The response must consist of every line of the listing, reproduced verbatim.
### Exercise input
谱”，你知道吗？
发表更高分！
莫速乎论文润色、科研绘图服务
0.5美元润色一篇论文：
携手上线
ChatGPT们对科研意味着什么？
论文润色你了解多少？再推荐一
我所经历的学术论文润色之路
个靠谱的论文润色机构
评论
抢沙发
######
#### [Written answer]
谱”，你知道吗？
发表更高分！
莫速乎论文润色、科研绘图服务
0.5美元润色一篇论文：
携手上线
ChatGPT们对科研意味着什么？
论文润色你了解多少？再推荐一
我所经历的学术论文润色之路
个靠谱的论文润色机构
评论
抢沙发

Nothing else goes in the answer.